In fact I made ample use of my own work-from-home setup back in November (2019) when I was suffering from what a doctor described as: “either a very bad case of bronchitis or pneumonia“. I was miserable for 8 weeks and absolutely wrecked for one of those weeks – but even during that week, the hours I spent out of bed were on the project for at least 40+ of’em. So I was accidentally very prepared to hunker down for a pandemic at home already.
One of my early goals was to design and create game systems that could be re-used across many game genres. To validate that these systems could be used outside of the Soulite Monsters project part of my process was to have them all working in a stand-alone C# terminal before integrating the library into the Unity project (and later, also the server). This had some really solid compound benefits, including the ability to rapidly reproduce bugs with simple text commands sent to a terminal, and verify those bug fixes without all the visual/UI overhead of the project.
We originally weren’t talking about building a single project, the goal was a sustainable studio. In month 2 I was already writing out plans and team structure on how we could evolve to both develop and support multiple projects (that shared technology that functions agnostic of any game project was one of the key elements of this). In fact, I got out of bed one night to have a conference discussion on what it would look like if we needed to immediately ramp up to 30+ people.

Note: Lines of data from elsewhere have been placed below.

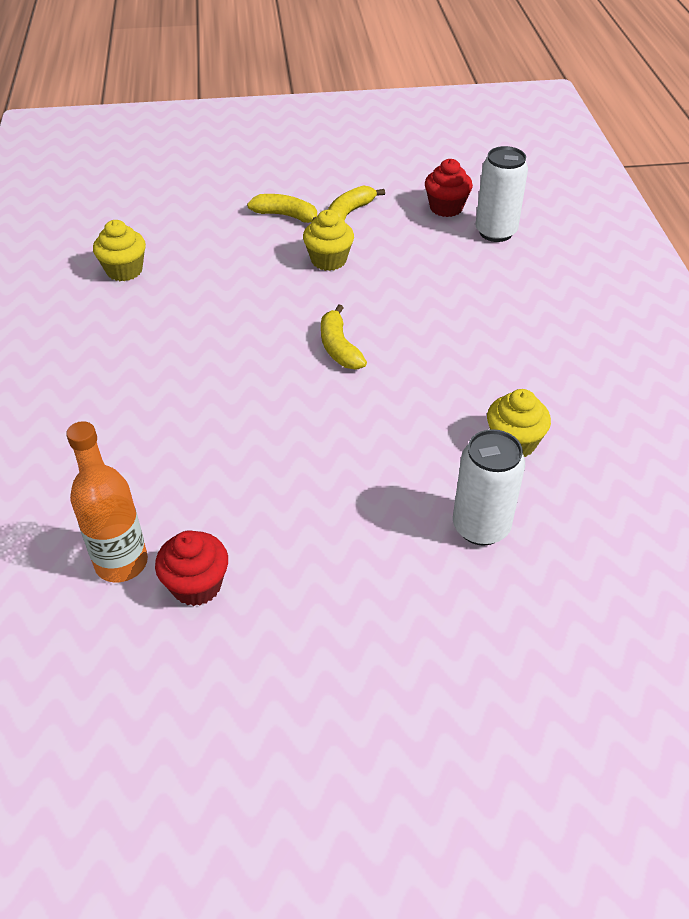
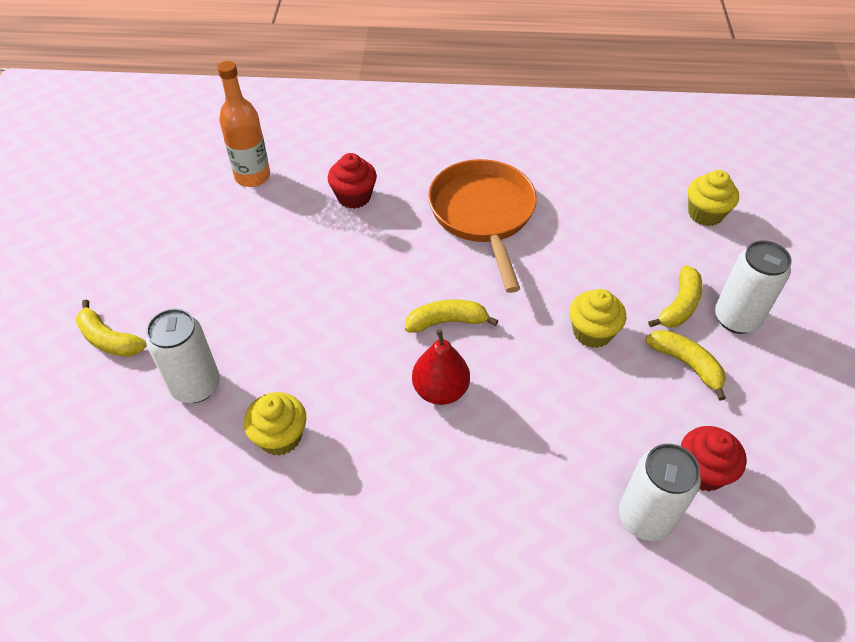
camera: 100 degrees right, 5 degrees up
yellow cupcake [93,220,146,281] -> yellow cupcake moved to [688,170,739,226]
red cupcake [155,530,228,606] -> red cupcake moved to [328,153,377,209]
none -> yellow banana [76,299,147,357]
none -> red pear [412,329,470,405]
none -> orange pan [428,159,537,293]
none -> white can [715,240,792,334]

It was a wild ride. It sounds like people who have been part of a start-up can most relate. In a large company, responsibilities are dolled out, and if something slips through the cracks a meeting is held and by the end of it that floating responsibility would have a dedicated handler. We started with 5 people. There’s no committee to decide optimal work-load – you want that thing? No one else currently has the band-width to do the thing? You probably need to learn to do the thing.

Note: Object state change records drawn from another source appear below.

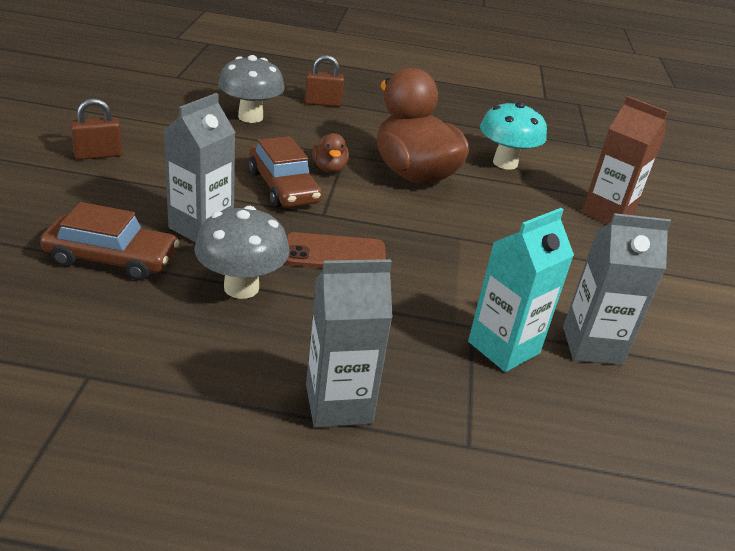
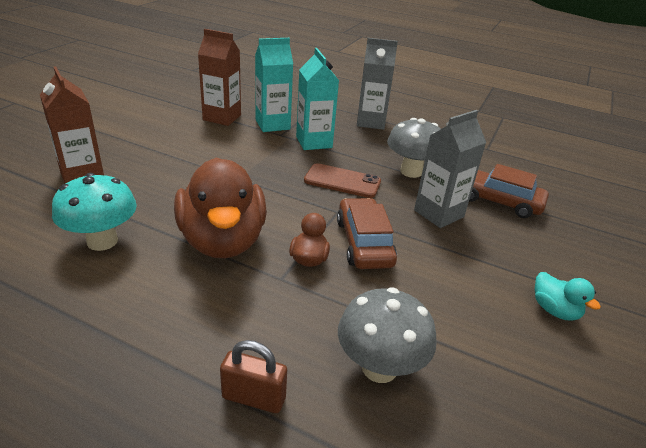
camera: 160 degrees left, 0 degrees up
brown padlock [70,98,122,160] -> turquoise duck [535,272,601,321]
grey carton [563,213,672,365] -> brown carton [198,29,241,126]
none -> turquoise carton [296,48,339,150]

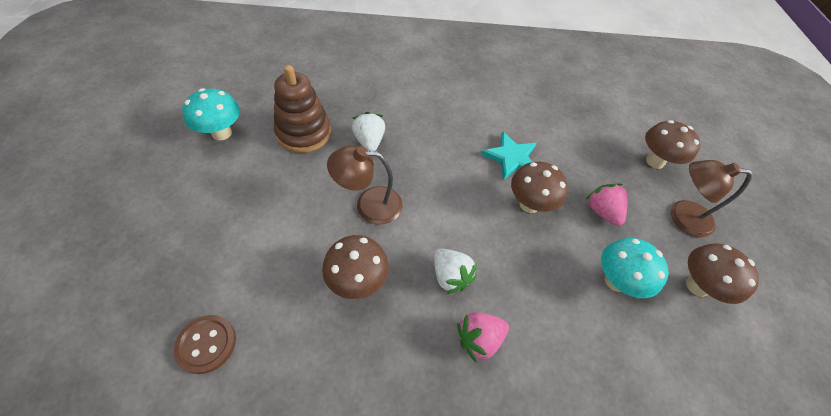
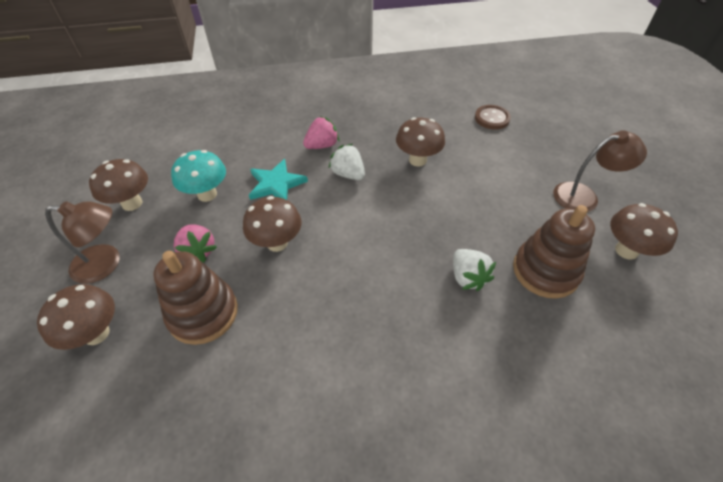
camera: 175 degrees right, 5 degrees down
turquoise mushroom [182,88,240,140] -> brown mushroom [610,203,678,260]
brown lamp [327,145,403,225] -> brown lamp moved to [553,130,647,212]
turquoise star [481,131,537,180] -> turquoise star moved to [249,159,308,200]
none -> brown stacking toy [153,251,238,345]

This is also true for requirements passed down from the voice of the person funding the project. Need a trailer? Alright team! Who wants to put this together?

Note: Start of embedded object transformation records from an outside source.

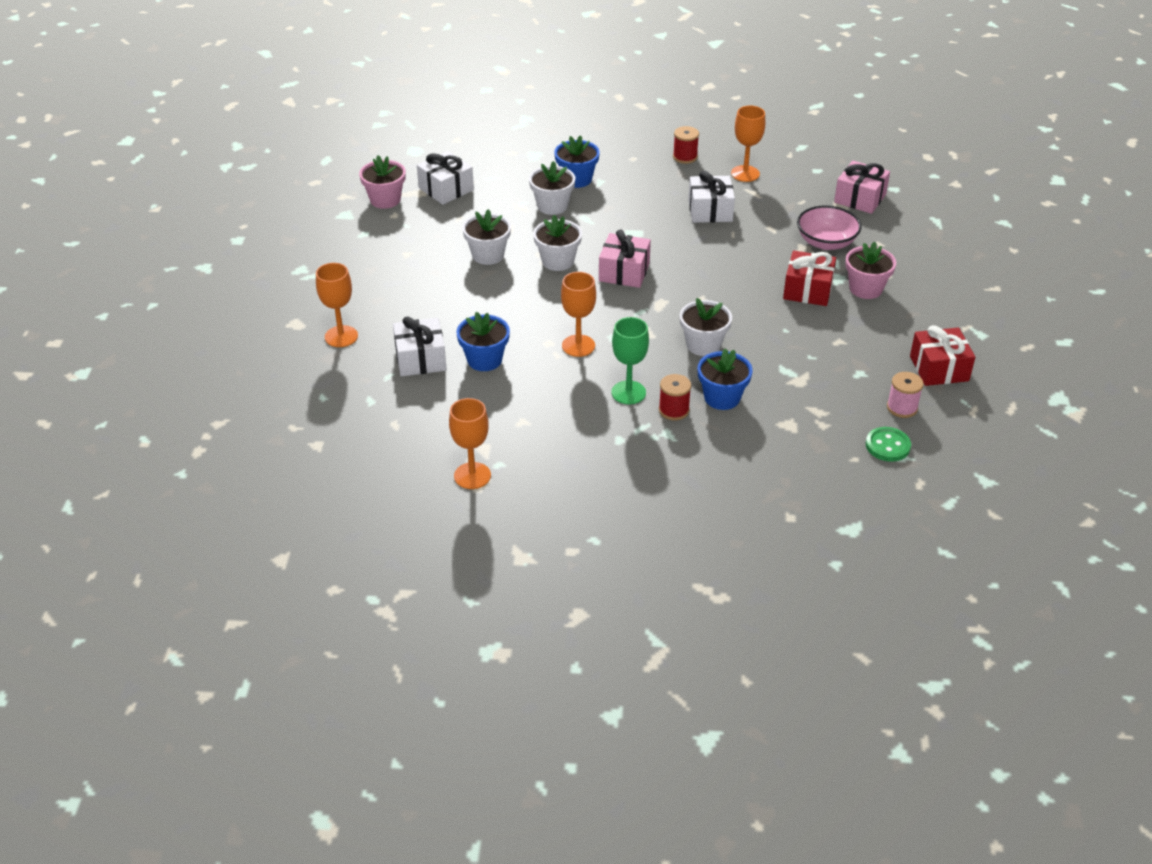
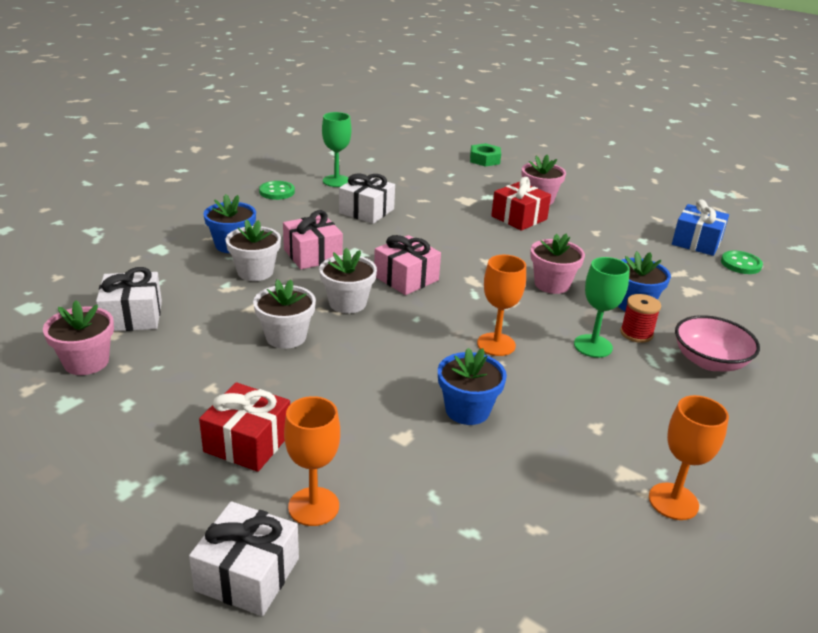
camera: 60 degrees left, 10 degrees down
white gift [393,316,447,377] -> white gift moved to [189,501,299,616]
red spool [673,126,699,164] -> green button [259,181,295,200]
white flower pot [680,298,732,356] -> pink flower pot [530,233,585,294]
orange goblet [731,106,765,182] -> green goblet [322,112,351,187]
pink bowl [797,206,861,250] -> pink bowl moved to [675,315,760,371]
pink gift [834,161,890,214] -> pink gift moved to [283,210,343,269]
pink spool [887,372,924,418] -> blue gift [672,199,729,256]
red gift [910,325,975,386] -> red gift moved to [199,382,290,472]
none -> green nut [470,143,501,167]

… no takers? Artists are busy? Errr… okay, guess I’ll make a trailer… that’s a first. I got to learn that Blender is pretty darn usable for making trailers, that was unexpected and neat. Context: I have near-zero aesthetic sense, probably why I’ve gravitated from Game/Systems design to blend it in with programming in general. So I’ve never, ever, had the desire to play around with video capturing and editing tools. My morning started with googling, and before lunch I sent out two 15-second trailers that disappeared into the ether that was some overseas business stuff that we weren’t exposed to.
It was an incredibly unique experience, and I hope a lasting learning experience for everyone involved. After all, whether it’s a risky start-up or multi-national company the games industry is not a stable place. I was told by recruiters many a year ago that the average life-span of an employee in the games industry is 2 years. I defied that by spending 7 of my first years at Relic Entertainment (until their parent company THQ declared bankruptcy), and continued to be stubborn by staying at every company I joined afterwards until they shut their doors.
Very rarely is there an opportunity to really persist with something lasting over a long period of time, though sometimes you’ll have your gems out there that you can continue to enjoy (I shockingly still see the odd news blurb for Company of Heroes crop up and my heart warms up each time), so there’s at least that. But when it comes to Mobile and more modern games… they get taken down, forgotten. As support dropped I’ve seen many of the games I’ve worked on just… cease to exist. That’s why I felt it was important to put together something of a memorial for Soulite Monsters, something I can selfishly look back on or to share with friends over the years.